The thought of being nude in public is worse than actually getting your kit off, she adds. "While I am doing it I don't really feel embarrassed or out of place, there is no sense of being judged. But then I go home and see myself naked in the mirror and go 'My legs are hairy' and 'I have cellulite' and 'Did I pull my stomach in?'"

The 18 evening performances, from January 7, are recommended for people aged 16 and older. At one special sold-out show for adults-only, arranged at the request of a naturist group, the audience will be nude too.

The crowd at this week's dress rehearsal was warned "don't touch the art unless the art touches you". It's hard to know where to look first. Modigliani's Seated Nude with Necklace? Or the pair of lithe women intertwined on a bench nearby?

After the first blush of full-frontal nudity, the dancers seem to meld with the other artworks on show. Jopp leads me by the hand to a room where dancers are in flux before a Francis Bacon triptych. Despite all that jiggling flesh and perfectly tended pubic hair, it's not meant to titillate – oddly enough, they'd be more alluring in their undies.
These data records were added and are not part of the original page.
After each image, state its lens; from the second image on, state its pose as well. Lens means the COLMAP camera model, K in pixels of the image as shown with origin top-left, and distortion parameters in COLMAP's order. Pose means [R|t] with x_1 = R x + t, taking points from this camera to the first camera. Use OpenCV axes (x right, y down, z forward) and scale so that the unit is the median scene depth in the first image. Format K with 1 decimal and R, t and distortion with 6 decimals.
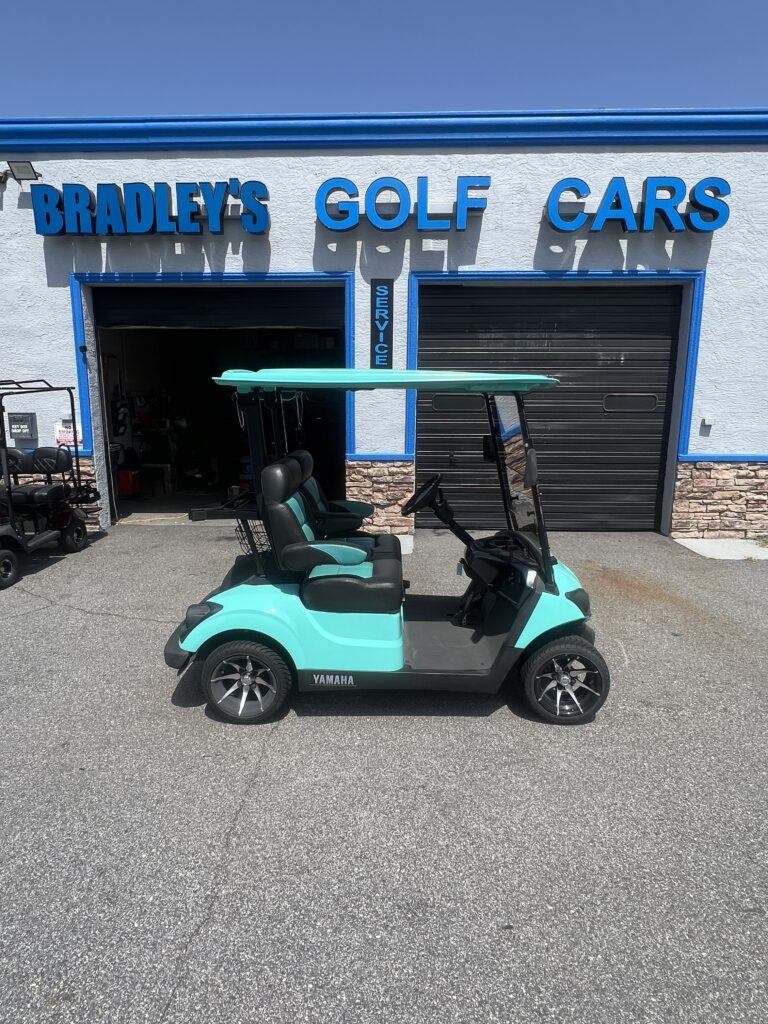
lens RADIAL K [[608.1, 0, 381.6], [0, 608.1, 521.8], [0, 0, 1]] dist [-0.024431, 0.009952]
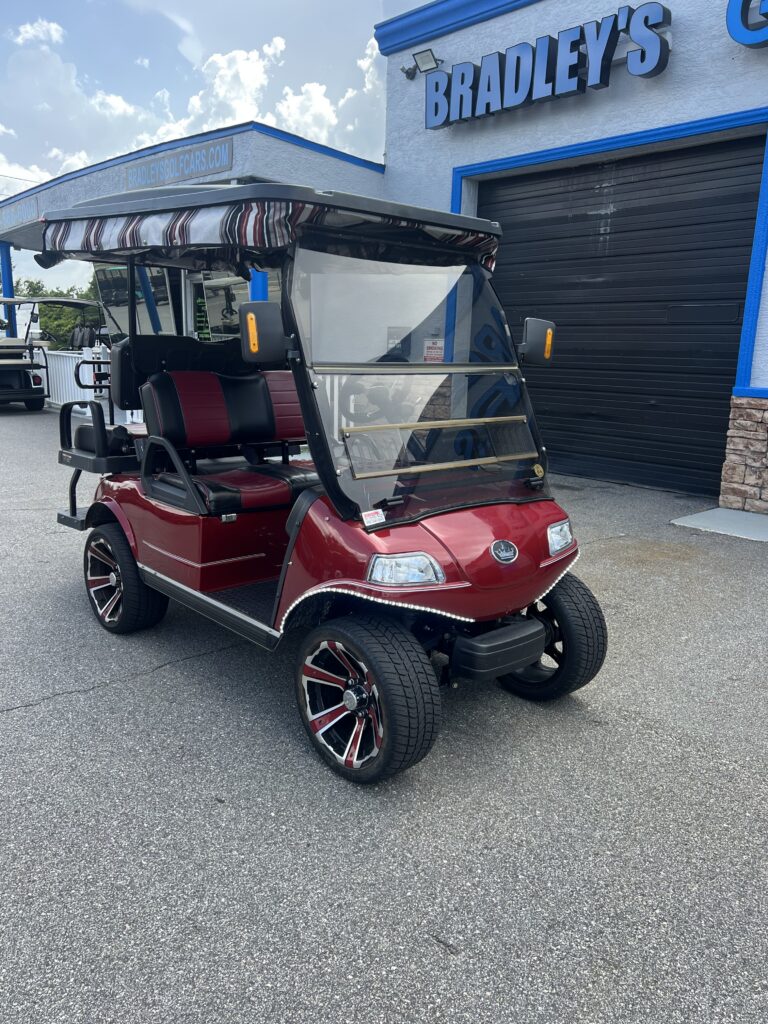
lens RADIAL K [[816.3, 0, 334.9], [0, 816.3, 536.5], [0, 0, 1]] dist [0.013063, -0.010731]
pose [[0.660516, 0.183084, -0.728147, 0.370529], [-0.163372, 0.981623, 0.098619, 0.036455], [0.732822, 0.053820, 0.678289, 0.077536]]
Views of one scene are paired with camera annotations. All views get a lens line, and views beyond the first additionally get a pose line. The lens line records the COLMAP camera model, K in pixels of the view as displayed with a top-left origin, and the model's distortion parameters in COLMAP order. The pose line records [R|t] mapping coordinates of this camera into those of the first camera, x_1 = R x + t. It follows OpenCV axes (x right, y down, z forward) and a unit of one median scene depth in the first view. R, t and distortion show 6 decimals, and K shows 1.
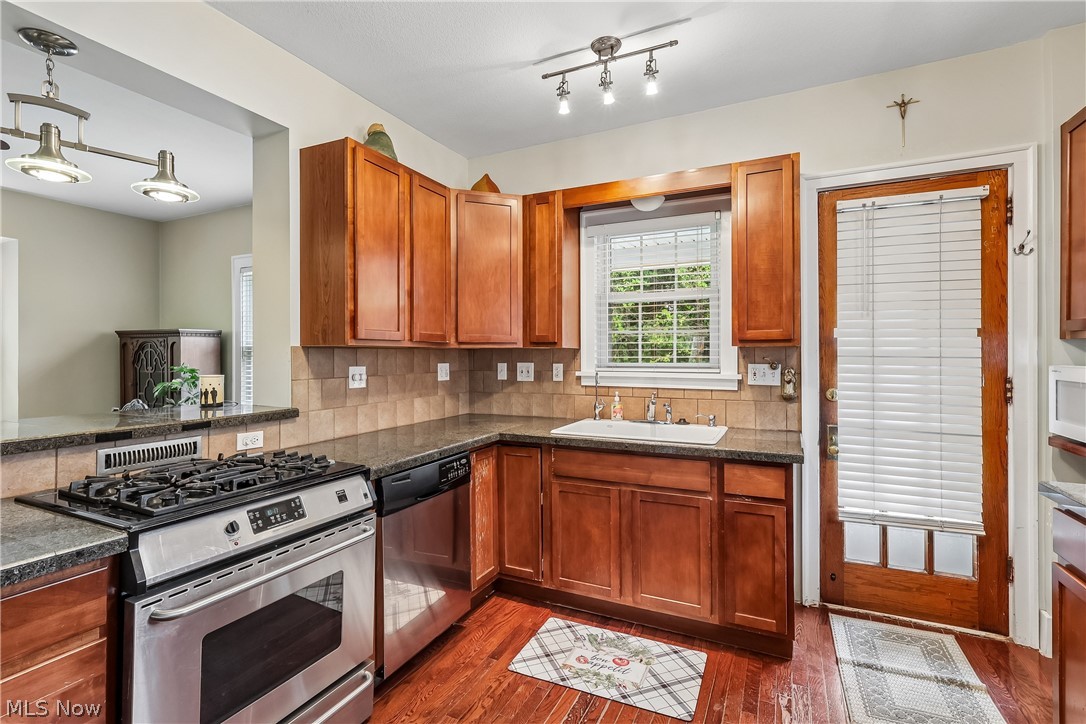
lens RADIAL K [[511.2, 0, 538.4], [0, 511.2, 353.9], [0, 0, 1]] dist [0.006400, 0.000130]
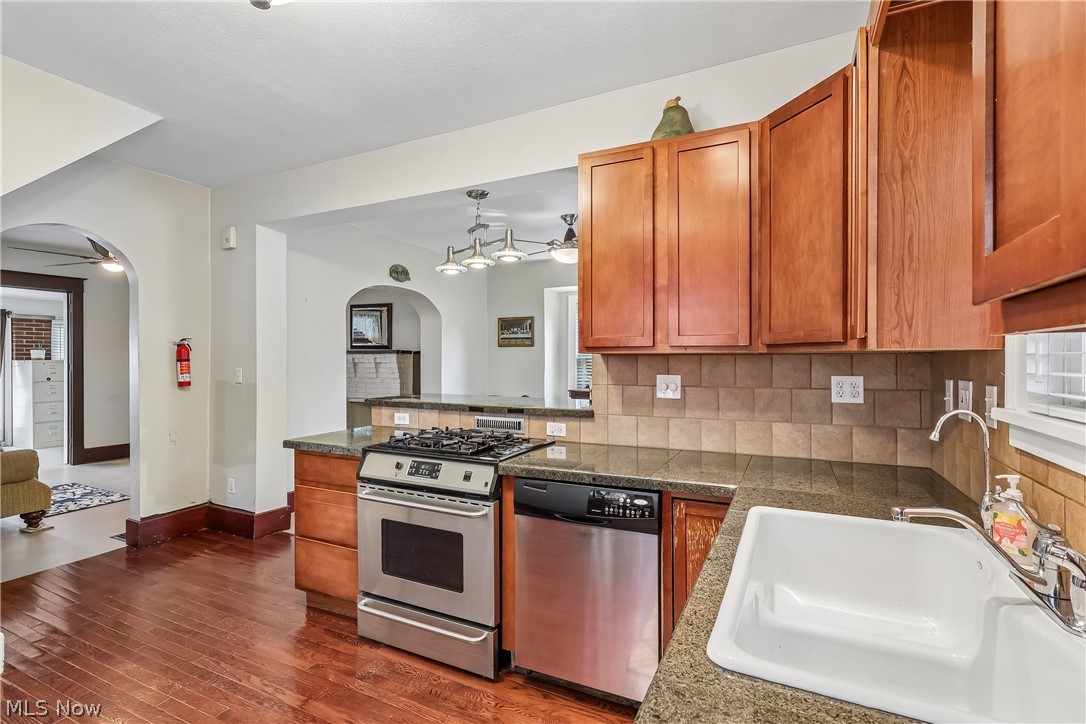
lens RADIAL K [[511.2, 0, 543.8], [0, 511.2, 359.0], [0, 0, 1]] dist [0.006400, 0.000130]
pose [[-0.003067, 0.000717, -0.999995, 0.620002], [0.003331, 0.999994, 0.000706, -0.005761], [0.999990, -0.003329, -0.003069, 0.855760]]
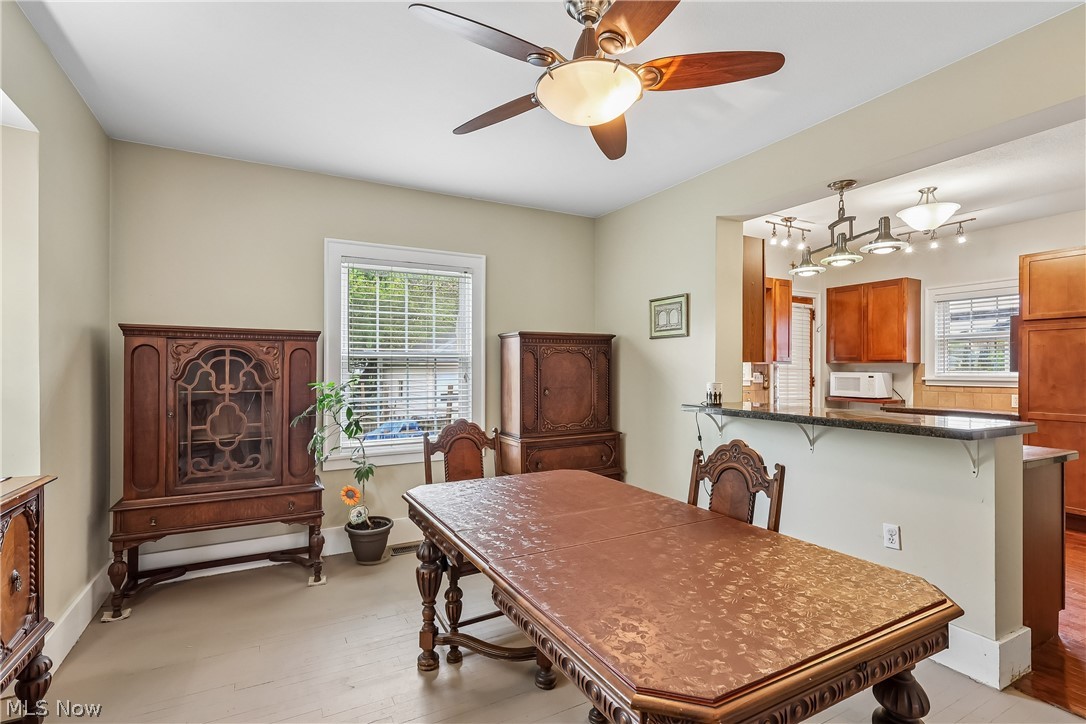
lens RADIAL K [[511.2, 0, 539.8], [0, 511.2, 367.1], [0, 0, 1]] dist [0.006400, 0.000130]
pose [[0.583247, 0.003332, 0.812288, -1.994898], [-0.004497, 0.999990, -0.000873, 0.003623], [-0.812283, -0.003144, 0.583255, 0.567277]]
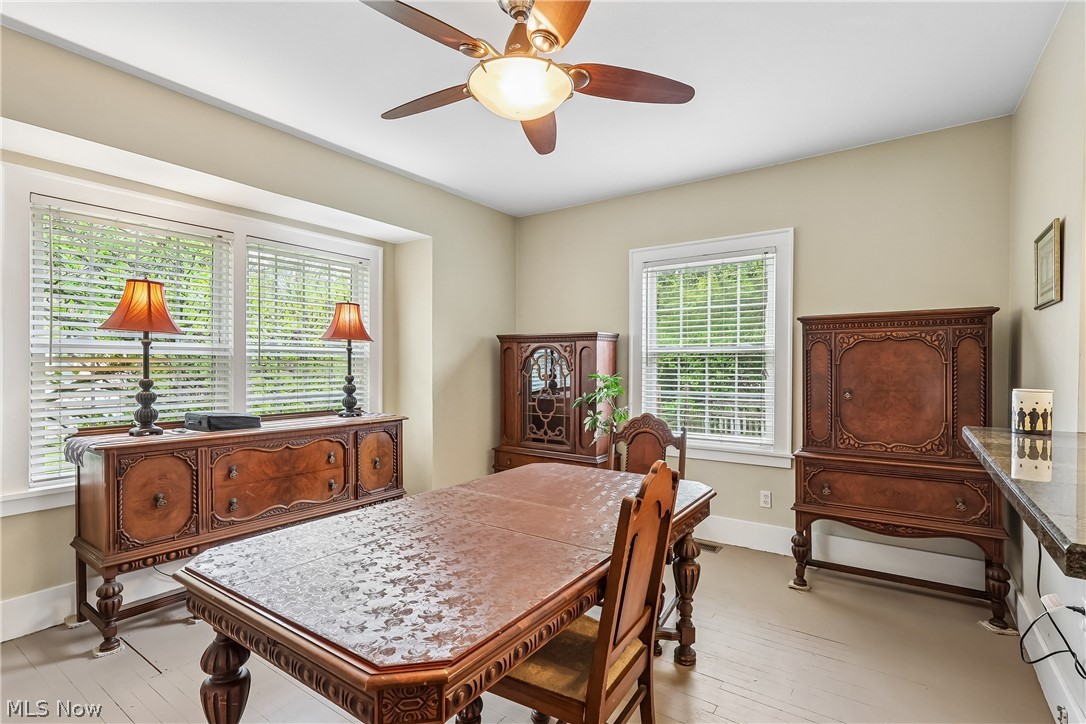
lens RADIAL K [[511.2, 0, 541.1], [0, 511.2, 367.5], [0, 0, 1]] dist [0.006400, 0.000130]
pose [[0.987302, 0.005761, -0.158753, -1.169575], [-0.004011, 0.999928, 0.011339, 0.006090], [0.158807, -0.010558, 0.987253, 0.194465]]
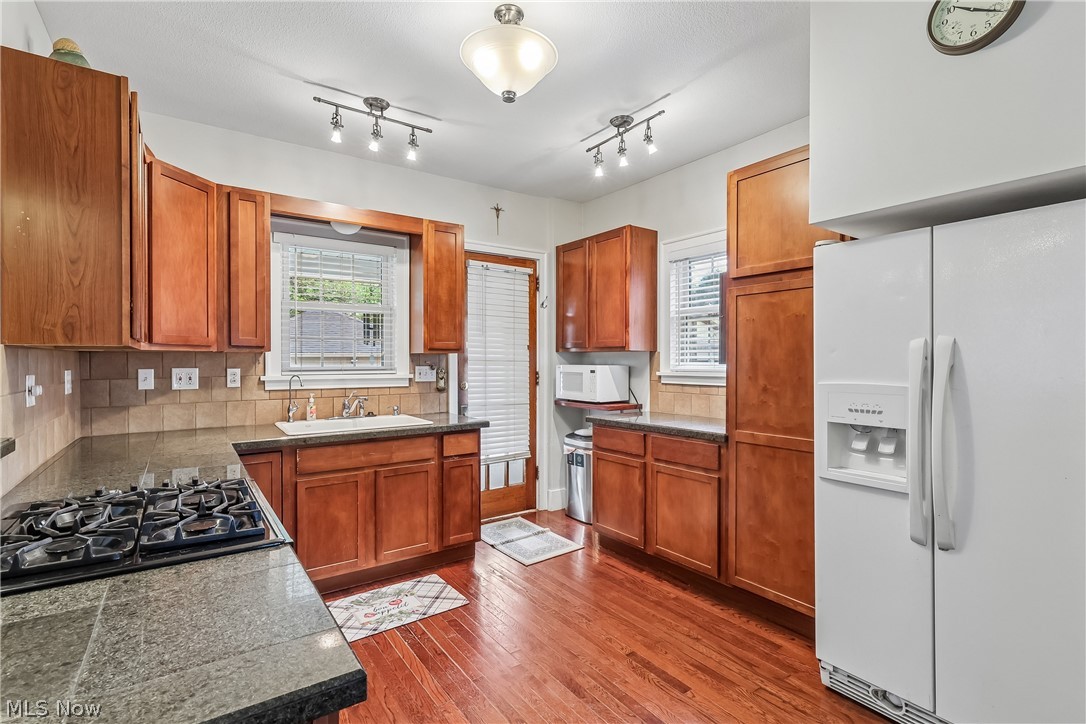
lens RADIAL K [[511.2, 0, 542.5], [0, 511.2, 360.2], [0, 0, 1]] dist [0.006400, 0.000130]
pose [[0.483522, 0.000779, 0.875332, -0.688288], [-0.001410, 0.999999, -0.000110, 0.003993], [-0.875331, -0.001181, 0.483523, 0.066439]]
"The human body is pretty weird, really," Mack says. "Sometimes as a man you are quite happy for people to see your penis but other days, or in other temperatures, you are not OK. But we have no control over what people are looking at."

Choreographer Rafael Bonachela says the naked body is beautiful, raw, sensual and confronting. "Everyone's curious about what you don't see," he says. "We tend to associate how someone dresses with who they may or may not be.

"By taking away the designer clothes and the designer bags, you realise it doesn't really matter. We are all naked and we are all human beings. We become a blank canvas."